I wanted to ask you about your recording setup. Are you using obs & screen mirroring your iPad or something? Please mention any hardware/software you need for these videos
Obs plus iPad. Nothing more.
@@AsliEngineering I see. So is it iPad that you screen mirror + obs on MacBook? And is the app Notability? Btw your handwriting is awesome!!
Why was HDFS used here? A simple queue(like SQS) or a Kafka if Twitter wanted to have a retry mechanism would have achieved the same.
Staging storage for subsequent consumption.
@@AsliEngineering Thanks for the reply! I was not hoping I would get a reply here.
When backfill is not required Twitter is putting it in elastic search directly and for backfill they are putting it in HDFS. I think the reason would be the constraint of memory in Kafka or SQS. S3 or HDFS do not have that.
Hey Arpit, I am confused, initially you said every team had their own cluster, is the proxy a common service for all the clients of different cluster or each cluster will have its own proxy service?
Hybrid setup is a possibility.
There may be services that have an isolated proxy where there may be a few who share .
This was really a crispy one
Any HighLevel folks watching this,
It would be very similar to our eventing (& mongo-indexing) service, and the backfill is basically our snapshot service.
In database systems we can segregate write and read across different DB and eventually make read node consistent with write node data.
I dont much about ES. But was it not an option in ES.
Hi arpit, Thanks for your videos, sorry if my question is stupid, I have seen this video and your bookmyshow video also, in both always scaling happens during write opertion only, what about huge no of traffic reads a particular API how api stability is ensured, kindly revert please...
Replicas and Caching.
@@AsliEngineering Thank you
Bahut acche
Thanks Arpit for making this video!
I had some follow up, curious question
- what happens when there is too much data on kafka during backpressure while indexing ?
- can map reduce create an elastic-search understandable file, which can be be used for bulk insertion ? Since in current architecture worker will be again making 1:1 calls.
Since write is happening in async that particular tweet wouldn't reflect in his tweets immediately right?? so how will the user immediately sees his tweet??
How likely is the user going to search his/her own tweet immediately after posting it?
@@AsliEngineering how to handle such a use case if there's any
@@GandesiriSanith search systems are never designed to be strongly consistent.
But if you want strong consistency then your API will have to synchronously write to DB and to Search engine. a massive overkill tbh.
@@AsliEngineering Yeah got it.
Hi sir I'm 1st year student should I buy your system design course
Not at all. Meant for more than 2 years of work experience.

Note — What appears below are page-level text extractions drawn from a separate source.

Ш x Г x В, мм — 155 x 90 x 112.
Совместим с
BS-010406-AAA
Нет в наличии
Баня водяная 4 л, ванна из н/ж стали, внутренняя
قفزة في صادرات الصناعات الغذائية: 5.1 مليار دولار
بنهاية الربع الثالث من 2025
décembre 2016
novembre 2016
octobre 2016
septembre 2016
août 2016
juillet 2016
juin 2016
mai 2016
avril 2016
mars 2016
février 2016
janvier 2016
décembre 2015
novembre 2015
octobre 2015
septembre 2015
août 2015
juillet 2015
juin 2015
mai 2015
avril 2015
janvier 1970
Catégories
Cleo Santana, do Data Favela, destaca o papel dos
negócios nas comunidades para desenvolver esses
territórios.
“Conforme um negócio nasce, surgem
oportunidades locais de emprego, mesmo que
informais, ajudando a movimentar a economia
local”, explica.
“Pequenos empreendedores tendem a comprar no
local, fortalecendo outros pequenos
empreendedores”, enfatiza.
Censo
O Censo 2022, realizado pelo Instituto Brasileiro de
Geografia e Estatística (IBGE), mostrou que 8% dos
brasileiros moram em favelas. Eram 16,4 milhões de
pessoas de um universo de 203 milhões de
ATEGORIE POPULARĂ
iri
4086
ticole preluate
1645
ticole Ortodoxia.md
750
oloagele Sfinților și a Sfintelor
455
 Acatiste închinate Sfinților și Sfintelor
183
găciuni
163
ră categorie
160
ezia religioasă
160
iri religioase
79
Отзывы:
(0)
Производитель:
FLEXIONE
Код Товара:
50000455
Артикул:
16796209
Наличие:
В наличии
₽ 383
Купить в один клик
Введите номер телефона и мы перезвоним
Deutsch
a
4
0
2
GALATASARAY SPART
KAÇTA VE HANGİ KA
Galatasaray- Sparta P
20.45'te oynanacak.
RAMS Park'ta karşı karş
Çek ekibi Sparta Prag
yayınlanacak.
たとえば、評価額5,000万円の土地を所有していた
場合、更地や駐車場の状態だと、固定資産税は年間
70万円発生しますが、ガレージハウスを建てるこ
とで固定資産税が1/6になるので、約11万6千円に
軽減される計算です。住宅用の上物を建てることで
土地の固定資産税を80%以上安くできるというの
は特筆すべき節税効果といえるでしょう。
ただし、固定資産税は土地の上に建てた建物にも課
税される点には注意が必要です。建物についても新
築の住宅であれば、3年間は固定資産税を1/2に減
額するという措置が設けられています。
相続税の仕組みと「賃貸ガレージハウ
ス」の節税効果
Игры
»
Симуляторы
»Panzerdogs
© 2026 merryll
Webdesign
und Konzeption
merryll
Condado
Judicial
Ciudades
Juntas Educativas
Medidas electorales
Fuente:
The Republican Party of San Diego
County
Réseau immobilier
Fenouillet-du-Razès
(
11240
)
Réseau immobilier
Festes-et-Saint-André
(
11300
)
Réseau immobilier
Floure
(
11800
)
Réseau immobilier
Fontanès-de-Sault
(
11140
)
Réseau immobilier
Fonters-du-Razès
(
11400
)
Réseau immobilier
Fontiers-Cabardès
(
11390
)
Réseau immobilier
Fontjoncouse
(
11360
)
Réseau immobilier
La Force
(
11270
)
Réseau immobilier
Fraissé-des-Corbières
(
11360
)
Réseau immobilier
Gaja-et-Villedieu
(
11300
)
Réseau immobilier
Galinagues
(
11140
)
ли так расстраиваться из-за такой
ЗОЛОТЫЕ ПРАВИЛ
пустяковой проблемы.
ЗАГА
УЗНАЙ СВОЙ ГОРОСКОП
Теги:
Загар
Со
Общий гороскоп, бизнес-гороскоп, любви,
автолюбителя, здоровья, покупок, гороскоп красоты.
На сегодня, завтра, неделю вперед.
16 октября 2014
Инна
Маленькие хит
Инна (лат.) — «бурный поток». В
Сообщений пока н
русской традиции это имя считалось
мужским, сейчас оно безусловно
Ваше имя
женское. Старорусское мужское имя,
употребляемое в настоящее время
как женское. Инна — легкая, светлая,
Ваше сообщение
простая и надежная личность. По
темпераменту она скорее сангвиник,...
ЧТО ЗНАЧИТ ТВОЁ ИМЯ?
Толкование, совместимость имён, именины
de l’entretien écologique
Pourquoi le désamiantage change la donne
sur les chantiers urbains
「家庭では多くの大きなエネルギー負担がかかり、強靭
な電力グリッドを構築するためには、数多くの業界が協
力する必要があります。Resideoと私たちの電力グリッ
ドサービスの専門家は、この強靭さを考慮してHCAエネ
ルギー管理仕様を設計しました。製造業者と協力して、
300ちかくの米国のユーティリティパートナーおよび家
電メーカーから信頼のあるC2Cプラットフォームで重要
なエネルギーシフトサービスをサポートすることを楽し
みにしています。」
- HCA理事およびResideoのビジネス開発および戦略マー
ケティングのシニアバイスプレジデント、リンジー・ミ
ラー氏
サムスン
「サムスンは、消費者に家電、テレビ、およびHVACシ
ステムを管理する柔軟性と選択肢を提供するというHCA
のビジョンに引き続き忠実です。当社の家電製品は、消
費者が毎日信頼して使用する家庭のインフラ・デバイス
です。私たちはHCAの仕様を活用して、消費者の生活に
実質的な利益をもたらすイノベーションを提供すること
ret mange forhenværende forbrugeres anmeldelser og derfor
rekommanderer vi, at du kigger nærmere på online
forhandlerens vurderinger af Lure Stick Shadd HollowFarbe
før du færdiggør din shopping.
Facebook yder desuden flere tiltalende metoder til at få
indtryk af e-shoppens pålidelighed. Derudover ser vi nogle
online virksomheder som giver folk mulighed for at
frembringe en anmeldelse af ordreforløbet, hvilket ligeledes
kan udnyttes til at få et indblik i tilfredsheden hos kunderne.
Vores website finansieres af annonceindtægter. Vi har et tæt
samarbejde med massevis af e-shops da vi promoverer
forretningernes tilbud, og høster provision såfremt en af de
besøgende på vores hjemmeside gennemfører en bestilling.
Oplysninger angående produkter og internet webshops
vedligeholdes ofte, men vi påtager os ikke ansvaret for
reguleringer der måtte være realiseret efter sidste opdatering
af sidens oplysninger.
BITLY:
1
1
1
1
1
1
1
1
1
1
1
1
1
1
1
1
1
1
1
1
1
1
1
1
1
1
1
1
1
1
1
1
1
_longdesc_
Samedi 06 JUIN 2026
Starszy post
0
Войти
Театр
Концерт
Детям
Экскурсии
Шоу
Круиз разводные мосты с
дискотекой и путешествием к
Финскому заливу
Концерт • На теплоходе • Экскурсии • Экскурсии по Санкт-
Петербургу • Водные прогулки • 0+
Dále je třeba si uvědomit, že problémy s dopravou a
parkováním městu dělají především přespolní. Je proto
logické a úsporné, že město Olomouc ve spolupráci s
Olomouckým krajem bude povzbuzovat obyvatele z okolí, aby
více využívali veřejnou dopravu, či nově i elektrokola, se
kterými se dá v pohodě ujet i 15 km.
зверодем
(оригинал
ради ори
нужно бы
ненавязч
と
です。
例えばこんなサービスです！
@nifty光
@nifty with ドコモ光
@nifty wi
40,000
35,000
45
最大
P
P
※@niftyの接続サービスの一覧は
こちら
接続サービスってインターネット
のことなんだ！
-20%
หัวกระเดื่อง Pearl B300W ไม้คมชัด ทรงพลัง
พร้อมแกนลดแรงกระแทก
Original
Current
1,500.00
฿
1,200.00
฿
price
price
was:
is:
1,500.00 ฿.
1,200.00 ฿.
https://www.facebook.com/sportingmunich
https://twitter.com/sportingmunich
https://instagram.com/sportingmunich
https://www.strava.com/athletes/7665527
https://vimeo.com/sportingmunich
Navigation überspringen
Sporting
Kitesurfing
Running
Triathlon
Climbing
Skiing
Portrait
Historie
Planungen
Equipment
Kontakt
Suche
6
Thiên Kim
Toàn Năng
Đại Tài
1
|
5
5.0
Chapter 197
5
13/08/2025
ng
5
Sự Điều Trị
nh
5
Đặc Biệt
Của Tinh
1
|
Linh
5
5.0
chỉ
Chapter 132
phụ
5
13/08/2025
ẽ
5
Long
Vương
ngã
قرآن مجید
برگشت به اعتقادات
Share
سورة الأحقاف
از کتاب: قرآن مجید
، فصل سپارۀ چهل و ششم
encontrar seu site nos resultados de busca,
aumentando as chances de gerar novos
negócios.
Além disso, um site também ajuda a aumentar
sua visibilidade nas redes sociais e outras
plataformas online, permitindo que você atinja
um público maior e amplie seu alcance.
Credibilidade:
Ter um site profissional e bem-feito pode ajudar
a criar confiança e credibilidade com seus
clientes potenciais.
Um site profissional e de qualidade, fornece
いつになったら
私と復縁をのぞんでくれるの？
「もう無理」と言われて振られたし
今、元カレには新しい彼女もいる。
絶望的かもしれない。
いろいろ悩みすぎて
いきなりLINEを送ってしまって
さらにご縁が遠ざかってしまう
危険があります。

Why dont api server directly write to kafka instead of proxy
Because it was a system rewrite and they did not want to change any upstream.
Also to add onto Arpit, I would assume the proxy still would have authority over rate of requests, and some kind of auth. In case of strange burst, we could avoid pushing a lot of unwanted data to Kafka.
what if kafka gets too many messages??? will it drop some messages>
Back pressure.
No, the beauty of kafka is its log-append, it will add it and you just have to consume, then you can configure the topics to delete the "older" data based on the configuration (bytes or time or both). Ofcourse there are compacted topics but thats another type of "reducing" the data space (and it has its own problems :) )
@@dharins1636 thankyou
Are worker nodes spark jobs which are streaming from Kafka and writing in elastic search at particular window or interval @arpit @asliengineering
Could be. Implementation can be anything. Raw consumers, or Spark jobs.